第287話
「アルバード、貴方……小さい子が趣味だったの?」
「ち、違うよ! 俺はエメラ、一筋だよ!」
冒険者パーティの30台? 40代くらいの男性が20歳くらいの女性に何か言われている。
私とお姉ちゃんがアルバードさんの前で首を傾げていると。
「はじめまして! えーと、このバカがアルバードって言ってね。気弱で神経質で駄目なところが多いんだけど将来はギルドマスターになるんだ!って言ってる痛い人なのよ? それで私が、エメラ。後ろにいるのがブルームにアルカネイラよ。 えっと……貴女たちのお名前は?」
最近、一週間くらいお客さんとして泊っている冒険者パーティの女性の一人エメラさんが自己紹介を私達にしてきた。
冒険者さんは、粗暴な人もいるけど中にはエメラさんみたいに話しかけてくる人もいる。
「えっと……イノンと言います」
「そっちの子は、似ているから双子の姉妹なのかな?」
「はい! 私の自慢のお姉ちゃんです!」
そういうとお姉ちゃんは少しだけ顔を赤くして私の服の裾を引っ張ってくると。
「もう他の人に私を勝手に紹介しないの! ご利用頂きありがとうございます。こちらの宿を経営しております娘イノンとユリーシャと言います」
「え、ええ……よろしくね。ユリーシャちゃん」
「はい、それでは失礼致します」
お姉ちゃんはお客さんに自己紹介をすると私の手を握って歩きだそうと――。
「二人ともこれを!」
アルバードさんが慌てて袋から黒く四角い物を2個、私の左手に握らせてくる。
慌ててアルバードさんの顔を見ると手を振ってくれていた。
私も慌てて手を振り返す。
すると、エメラさんと言う女性にアルバードさんは頭を殴られていた。
廊下をしばらく歩いて、家族がいつも食事をする部屋に辿りつくと私とお姉ちゃんはソファーに座った。
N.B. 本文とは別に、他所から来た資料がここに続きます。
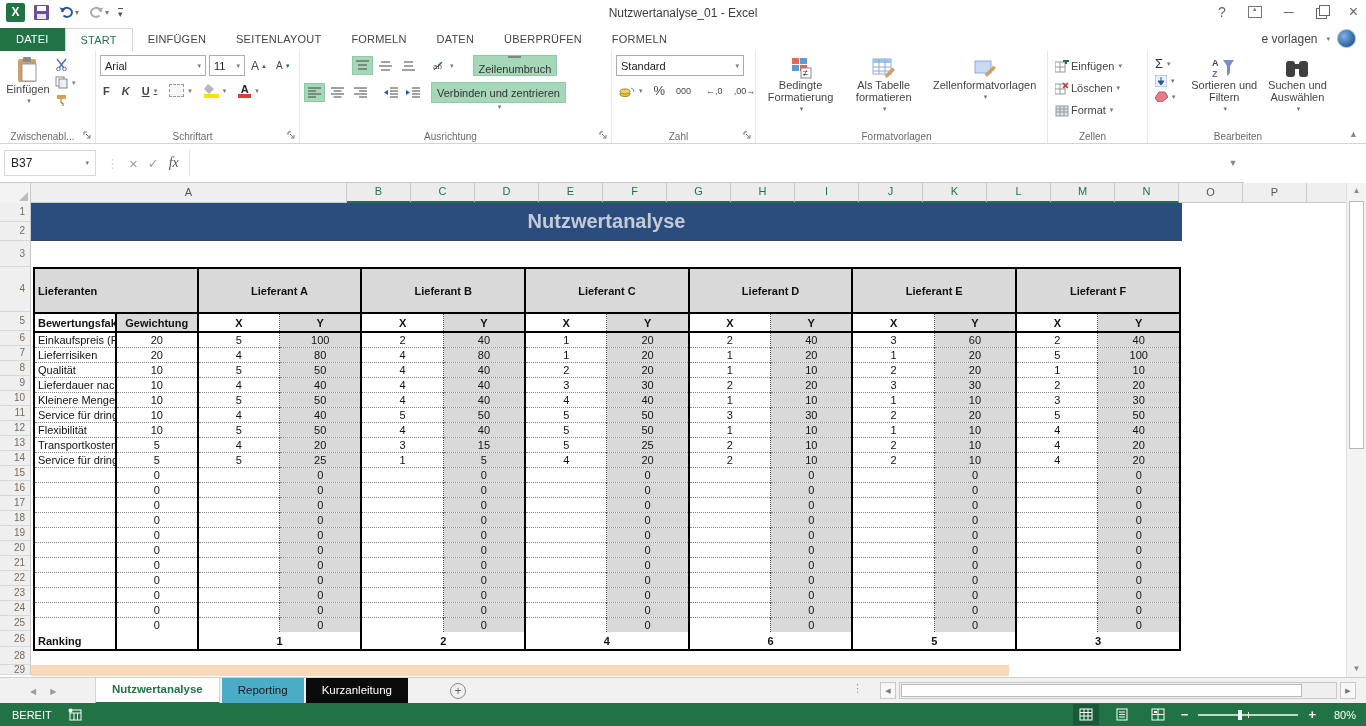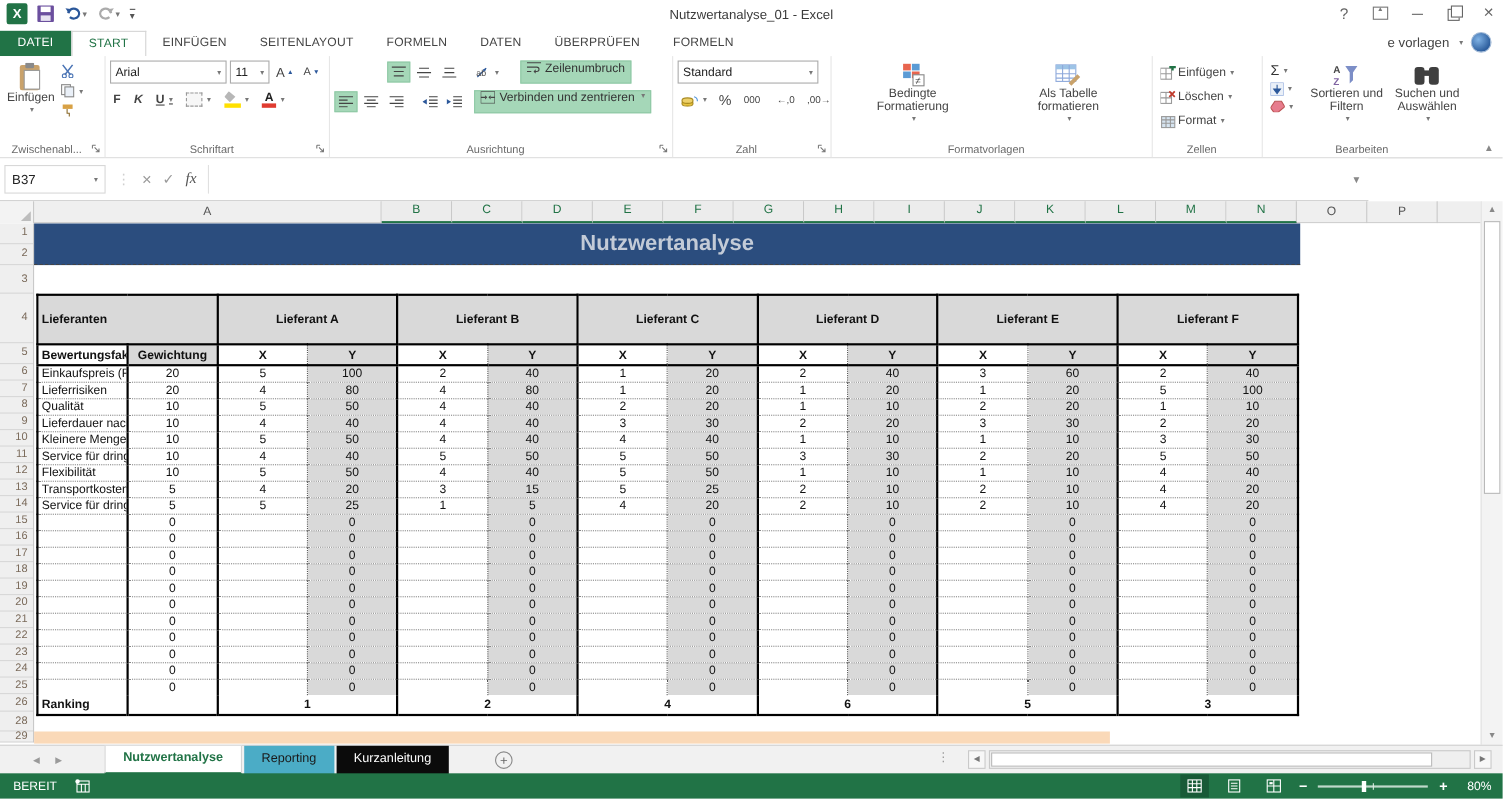--- a/index.html
+++ b/index.html
@@ -46,8 +46,8 @@
     display:flex; align-items:center; padding:0 4px; justify-content:space-between; }
   .bigbtn { display:flex; flex-direction:column; align-items:center; font-size:11px; line-height:12px;
     color:#444; text-align:center; padding-top:2px; }
-  .greenbtn { background:#A5D7B8; border:1px solid #8FC9A6; display:flex; align-items:flex-start;
-    gap:4px; font-size:11px; color:#333; height:21px; padding:0 5px; }
+  .greenbtn { background:#A5D7B8; border:1px solid #8FC9A6; display:flex; align-items:center;
+    gap:4px; font-size:11px; color:#333; height:21px; padding:0 5px;flex-direction:column; }
   .tgl { width:21px; height:19px; display:flex; align-items:center; justify-content:center; }
   .tgl.on { background:#A5D7B8; border:1px solid #8FC9A6; }
   .chip { display:inline-block; width:15px; height:13px; border:1px solid #9a9a9a; background:#F7F7F7; position:relative; }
「もう、イノンったらすぐに誰とでも話をするんだから! 何かあってからじゃ遅いんだからね!」
「はーい!」
私は半分くらい貰った黒く四角い物に、興味を惹かれていてお姉ちゃんのいつもの小言にてきとーに答えていた。
「ねえ! お姉ちゃん! この黒くて四角い物って何かな?」
「もう……イノンは本当に私の話を聞いているの?」
お姉ちゃんは、お母さんと同じで小言が多い。
でも、お姉ちゃんもアルバードさんに貰った黒くて四角い2個の物に興味があるみたいで1個、手に取ると空中に魔法陣を描いた後に……。
「毒じゃないみたいね」と、呟いていた。
人がくれたのに、お姉ちゃんはとってもひどいと思う。
私は、もらった黒くて四角い物を少しだけ舐めて見る。
「お姉ちゃん! これ甘いよ!」
「イノン! 貴女、また……もう、この子ったらどうしてこんなにもう……」
お姉ちゃんは溜息をつきながら、お姉ちゃんも四角い黒い物を口に含んで――。
「これは黒砂糖ね。南部……商業都市エメラスで栽培されてるって本で読んだ事あったけど……あの冒険者の人達は他国の冒険者達なのかな?」
お姉ちゃんが難しそうな顔をして一人呟いているけど、私は口に含んだ黒砂糖? を転がしてるだけで幸せ!
今日も一日、少しだけ嫌なことがあったけど、それ以上に楽しい事もいっぱいあった!